NHL: The Worst Jersey in the History of Every NHL Team
The team's colors are something that rally the support of the fans. As an Avalanche fan, I've been known to tell people that I bleed burgundy and blue.
Fans flock to stores to purchase jerseys in order to show their support for the team that they live for, they get tattoos, paint their faces and wear things on their heads.
Even though the colors of a team might be something that serves as a rally cry, the jerseys that the teams come up with sometimes leave a lot to be desired.
We're going to take a quick and rather painful trip as we look at each team's worst jersey ever.
Anaheim Ducks
1 of 31Before they severed ties with Disney, the Anaheim Ducks were The Mighty Ducks of Anaheim.
The original logo, which is on the shirt of the flying duck in there, wasn't all that bad, but this very interesting choice was something that made many fans cringe.
As a kid, I thought it was cool, but I think I might have been 14 years old at the time, which explains my clear lack of judgement.
Perhaps they were hoping they could gain an advantage because the opposition was spending most of its time laughing rather than playing.
Atlanta Thrashers
2 of 31Yes, I know that the Thrashers are no longer a team, but they did play up until this season, so here is my homage to them.
This particular jersey has sharp colors, but the insignia in the middle is perplexing. What is that thing, anyways?
It kind of reminds me of the little symbol that Prince used to use when he was just "the artist!"
So I guess we can now refer to them as "The Hockey Team Formerly Known as the Atlanta Thrashers."
Though I think they'll just go for the Winnipeg Jets now.
Boston Bruins
3 of 31This yellow monstrosity from the Boston Bruins easily makes the list here.
There is absolutely nothing wrong with the traditional B insignia that generally sits in the middle of a Boston Bruins jersey, but this thing is just awful.

> _Dataset_:
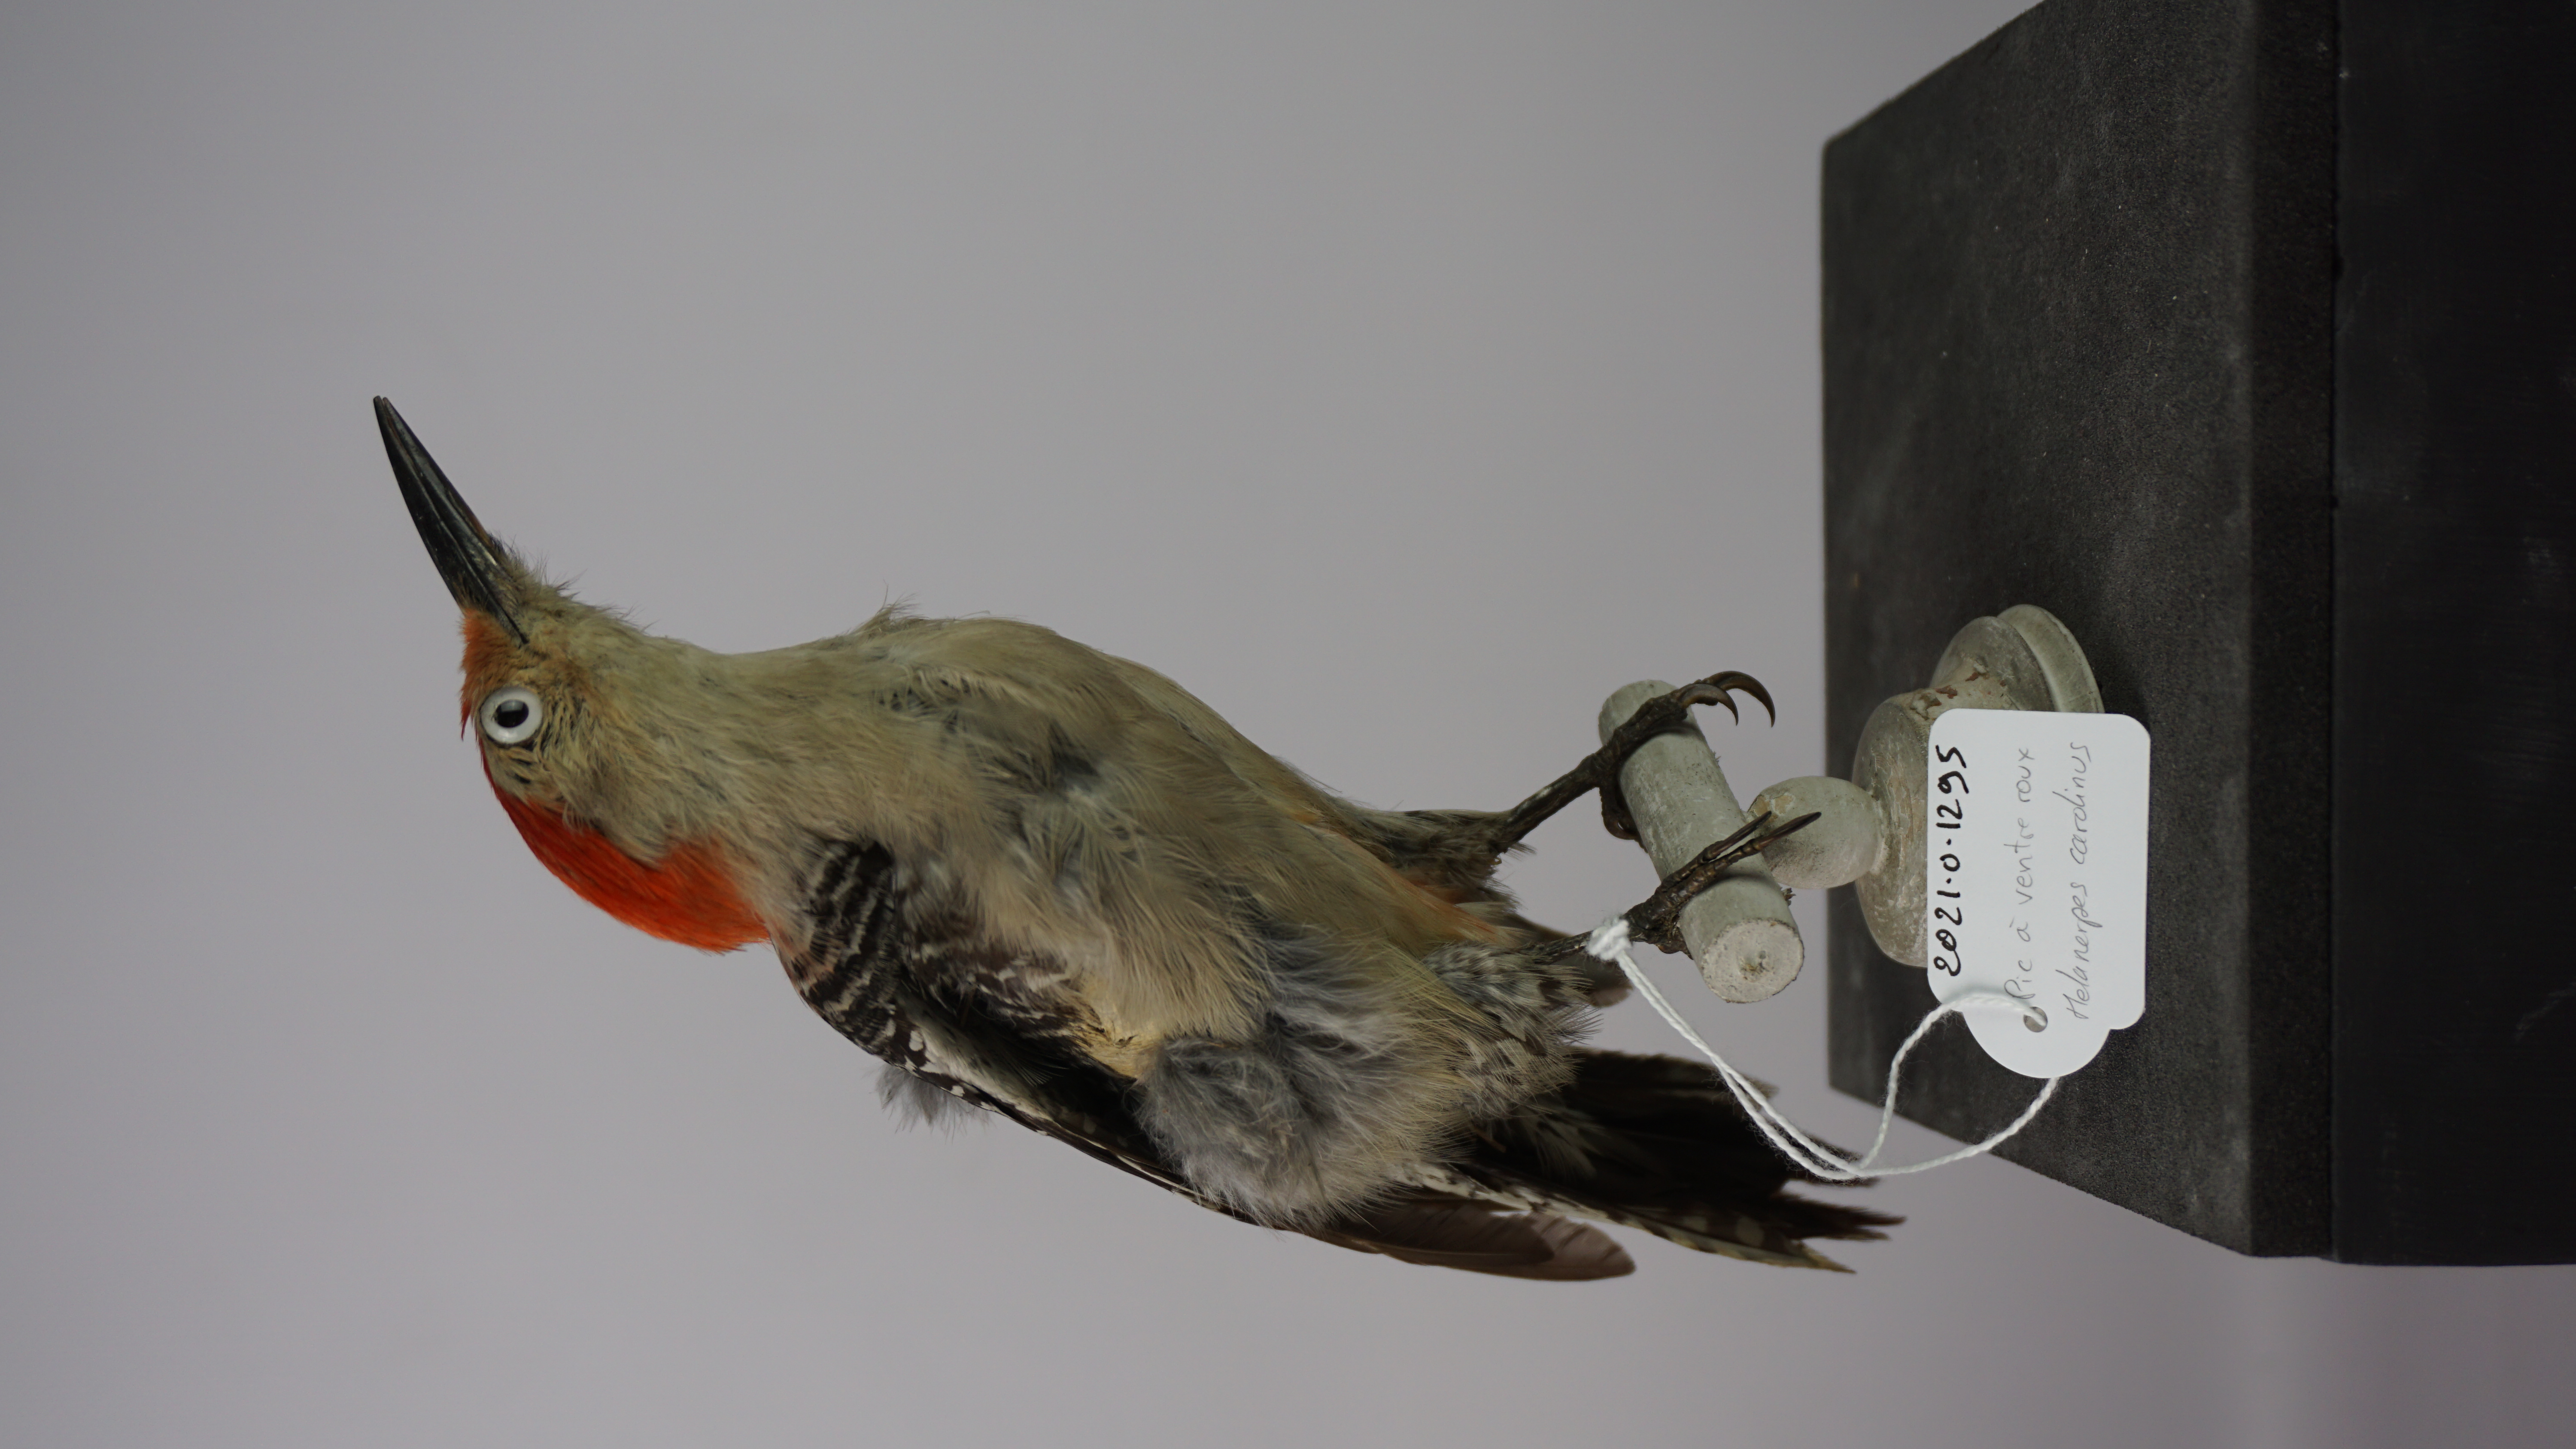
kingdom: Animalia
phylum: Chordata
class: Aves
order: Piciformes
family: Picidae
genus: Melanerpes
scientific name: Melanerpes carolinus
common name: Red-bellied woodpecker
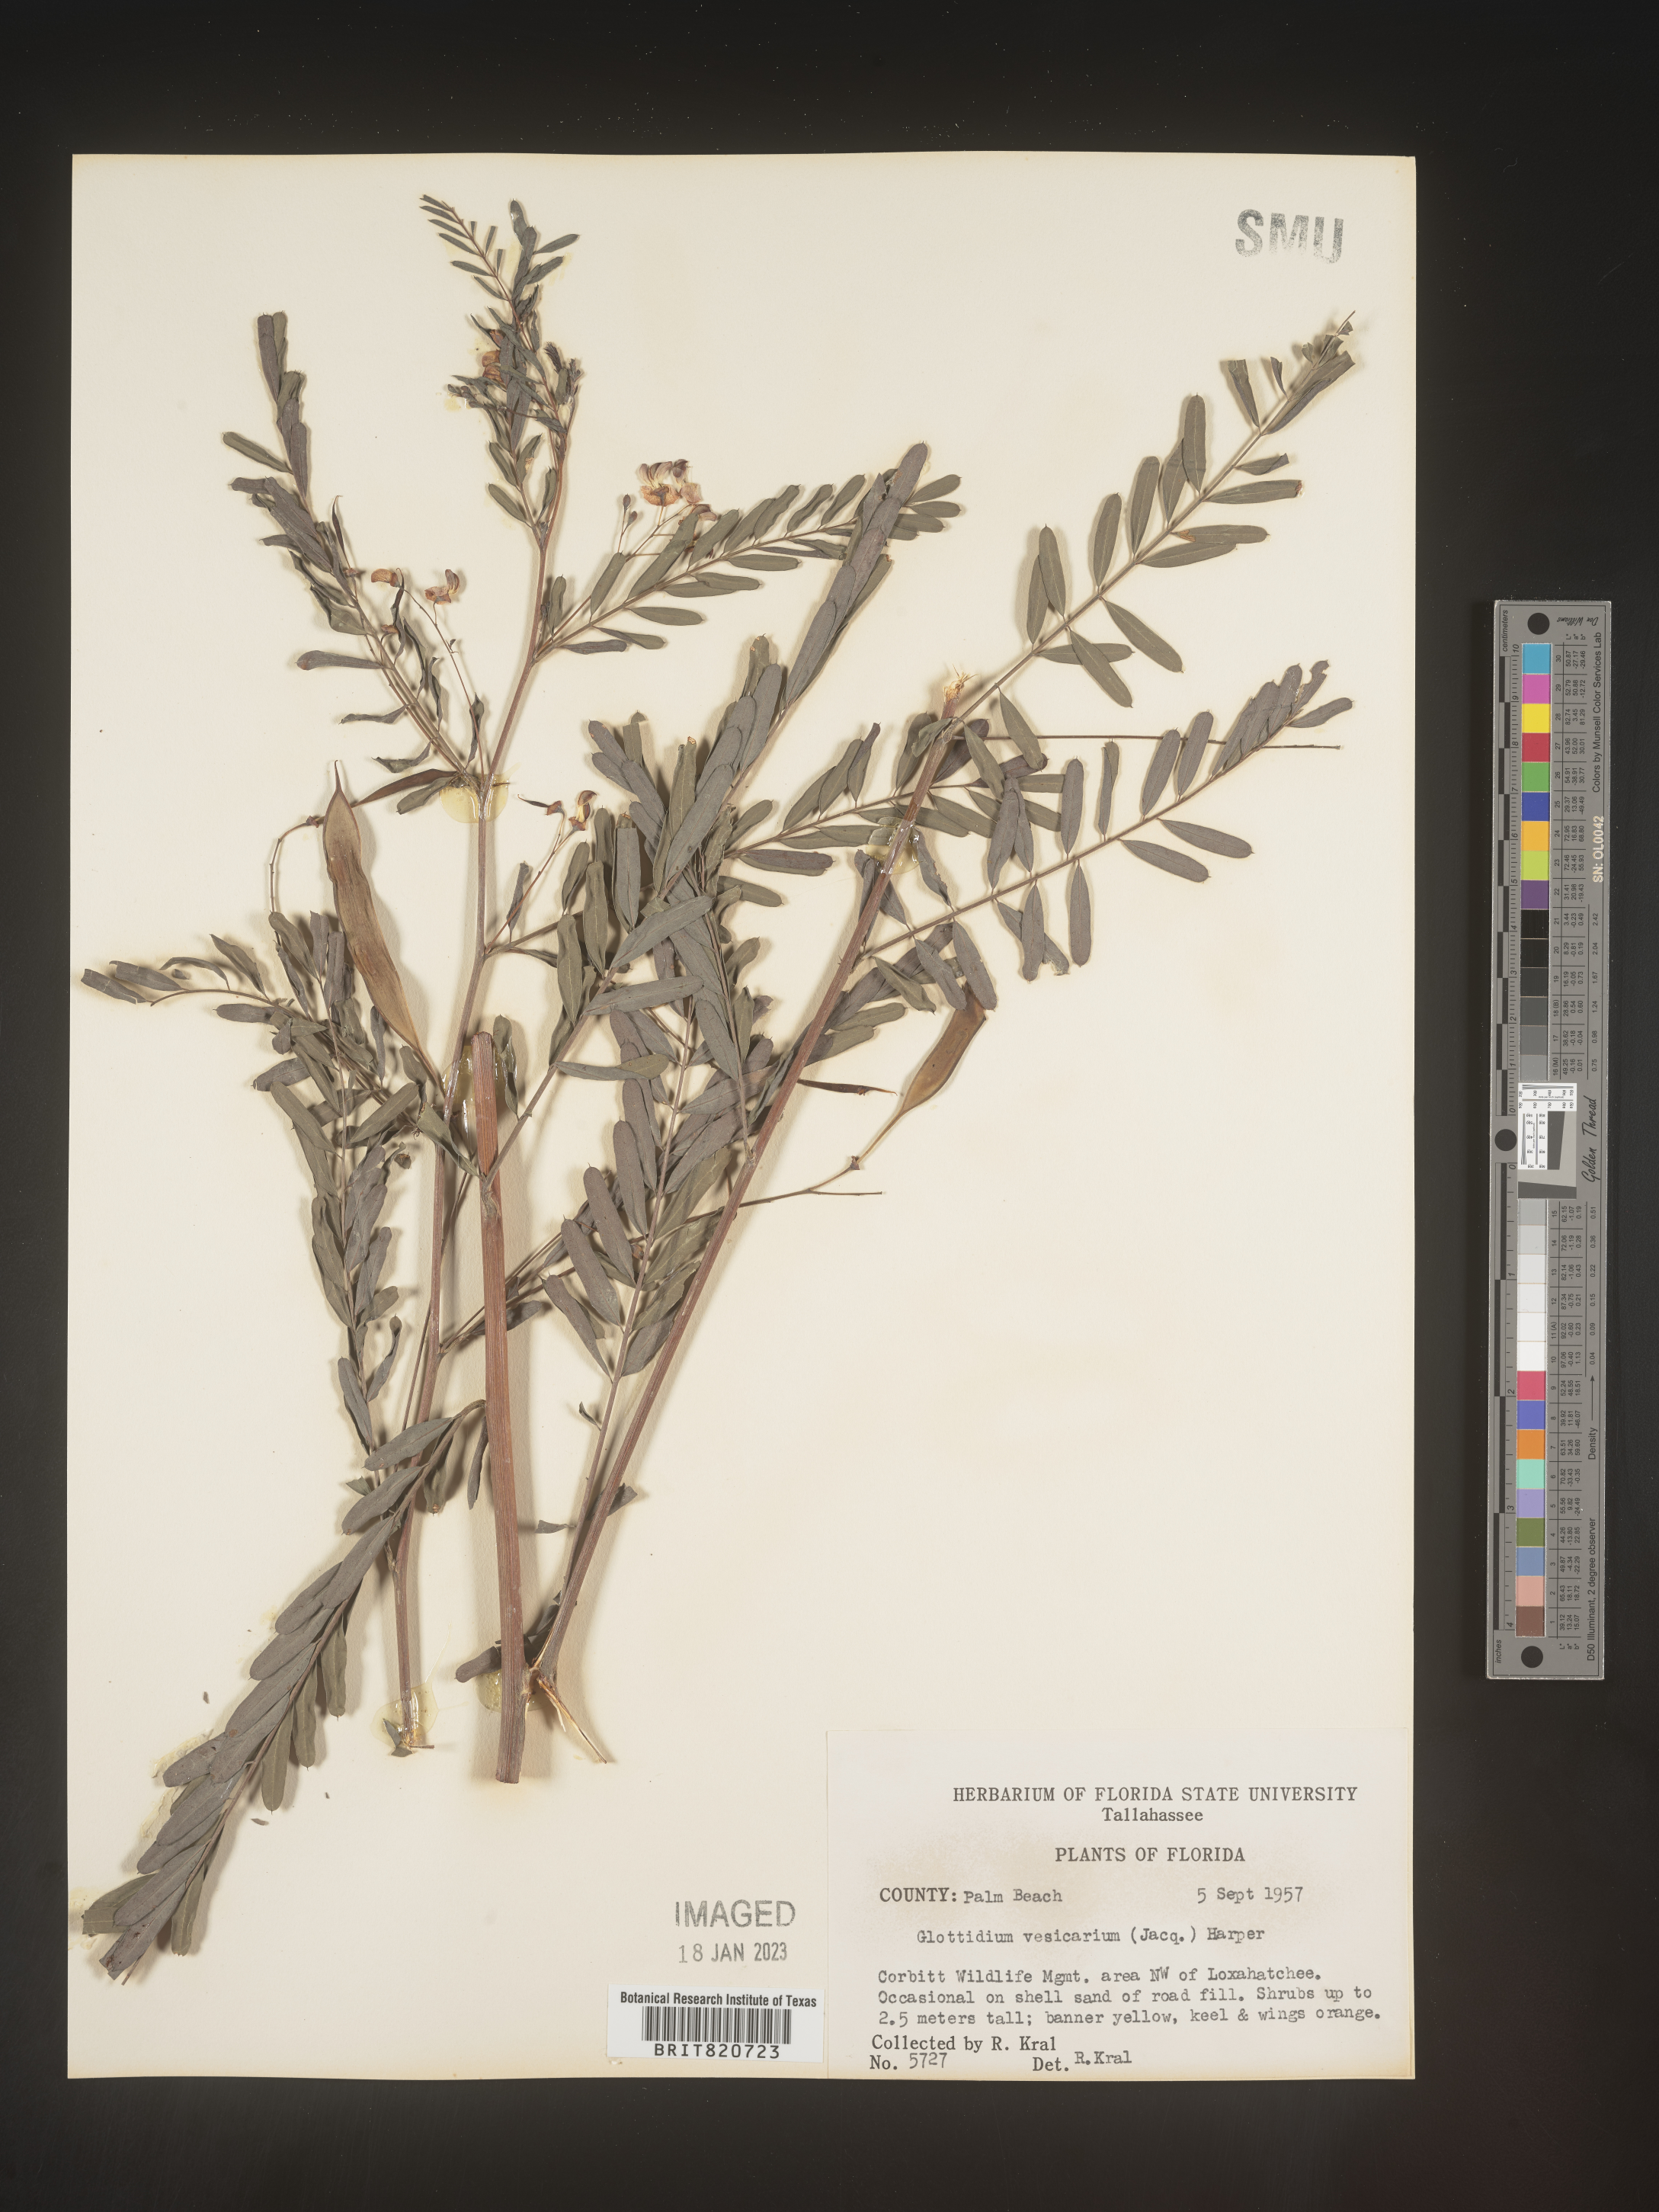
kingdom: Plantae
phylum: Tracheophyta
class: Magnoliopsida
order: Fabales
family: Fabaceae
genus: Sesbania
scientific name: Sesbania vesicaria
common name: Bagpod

> _Exercise tasks_:
(1) Quote the article on the worst NHL jerseys, beginning at the words "Even though the" and stopping after "lack of judgement.".
(2) In the listing, rewrite the lines starting with the line that contains "common name: Red-bellied woodpecker" and running through the end of the listing, replacing "common name" with "vernacular name" and changing nothing else. Return only those lines, both ends included, and leave out the pictures.

> _Outputs for the tasks_:
(1)
Even though the colors of a team might be something that serves as a rally cry, the jerseys that the teams come up with sometimes leave a lot to be desired.
We're going to take a quick and rather painful trip as we look at each team's worst jersey ever.
Anaheim Ducks
1 of 31Before they severed ties with Disney, the Anaheim Ducks were The Mighty Ducks of Anaheim.
The original logo, which is on the shirt of the flying duck in there, wasn't all that bad, but this very interesting choice was something that made many fans cringe.
As a kid, I thought it was cool, but I think I might have been 14 years old at the time, which explains my clear lack of judgement.

(2)
vernacular name: Red-bellied woodpecker
kingdom: Plantae
phylum: Tracheophyta
class: Magnoliopsida
order: Fabales
family: Fabaceae
genus: Sesbania
scientific name: Sesbania vesicaria
vernacular name: Bagpod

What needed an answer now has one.